• EXERCISE PROMPT
Look through the data below and count each line where the word "space" appears. Reply with the count alone.

• INPUT MATERIAL
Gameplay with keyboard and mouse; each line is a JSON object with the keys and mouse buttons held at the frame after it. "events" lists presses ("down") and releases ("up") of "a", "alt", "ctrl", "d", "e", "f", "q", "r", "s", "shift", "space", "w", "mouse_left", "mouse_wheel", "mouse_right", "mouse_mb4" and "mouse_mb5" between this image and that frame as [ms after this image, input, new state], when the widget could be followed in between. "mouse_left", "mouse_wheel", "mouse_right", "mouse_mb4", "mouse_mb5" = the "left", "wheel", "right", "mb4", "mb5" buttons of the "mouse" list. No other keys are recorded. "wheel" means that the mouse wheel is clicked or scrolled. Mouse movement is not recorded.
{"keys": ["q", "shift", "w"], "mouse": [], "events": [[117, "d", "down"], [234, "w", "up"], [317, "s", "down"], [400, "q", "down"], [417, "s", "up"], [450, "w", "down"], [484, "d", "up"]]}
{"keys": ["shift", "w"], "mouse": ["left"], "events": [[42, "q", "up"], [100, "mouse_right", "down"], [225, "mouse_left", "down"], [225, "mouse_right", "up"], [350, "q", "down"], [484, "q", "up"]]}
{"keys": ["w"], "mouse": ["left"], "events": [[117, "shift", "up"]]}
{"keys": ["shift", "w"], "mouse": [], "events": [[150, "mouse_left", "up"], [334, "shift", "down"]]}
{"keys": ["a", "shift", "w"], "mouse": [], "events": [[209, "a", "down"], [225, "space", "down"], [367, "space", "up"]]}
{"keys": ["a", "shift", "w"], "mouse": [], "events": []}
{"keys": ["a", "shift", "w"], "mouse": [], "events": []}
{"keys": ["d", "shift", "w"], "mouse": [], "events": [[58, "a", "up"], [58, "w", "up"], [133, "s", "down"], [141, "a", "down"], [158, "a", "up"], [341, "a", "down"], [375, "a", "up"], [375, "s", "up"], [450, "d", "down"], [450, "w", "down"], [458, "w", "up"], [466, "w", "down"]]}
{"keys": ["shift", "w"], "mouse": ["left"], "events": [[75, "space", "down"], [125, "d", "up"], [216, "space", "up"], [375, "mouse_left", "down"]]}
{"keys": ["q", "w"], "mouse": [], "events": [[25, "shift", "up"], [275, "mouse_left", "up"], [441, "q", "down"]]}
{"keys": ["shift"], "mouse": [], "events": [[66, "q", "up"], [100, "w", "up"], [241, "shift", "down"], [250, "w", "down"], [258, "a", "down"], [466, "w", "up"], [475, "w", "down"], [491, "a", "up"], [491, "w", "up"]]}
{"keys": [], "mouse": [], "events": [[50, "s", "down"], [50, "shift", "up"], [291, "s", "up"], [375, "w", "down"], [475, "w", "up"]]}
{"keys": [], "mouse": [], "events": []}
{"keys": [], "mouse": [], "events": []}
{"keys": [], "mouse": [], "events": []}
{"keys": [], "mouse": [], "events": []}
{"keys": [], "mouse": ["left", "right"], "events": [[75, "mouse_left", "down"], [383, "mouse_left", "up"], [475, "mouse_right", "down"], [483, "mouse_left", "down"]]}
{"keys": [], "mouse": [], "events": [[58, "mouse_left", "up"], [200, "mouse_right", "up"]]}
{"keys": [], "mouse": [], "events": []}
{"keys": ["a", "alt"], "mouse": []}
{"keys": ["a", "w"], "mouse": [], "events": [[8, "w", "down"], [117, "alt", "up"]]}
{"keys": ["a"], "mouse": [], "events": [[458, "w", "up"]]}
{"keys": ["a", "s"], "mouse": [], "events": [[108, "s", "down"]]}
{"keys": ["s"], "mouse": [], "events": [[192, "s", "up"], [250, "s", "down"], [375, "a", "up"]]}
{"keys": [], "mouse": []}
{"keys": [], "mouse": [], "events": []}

• OUTPUT FOR THIS EXERCISE
3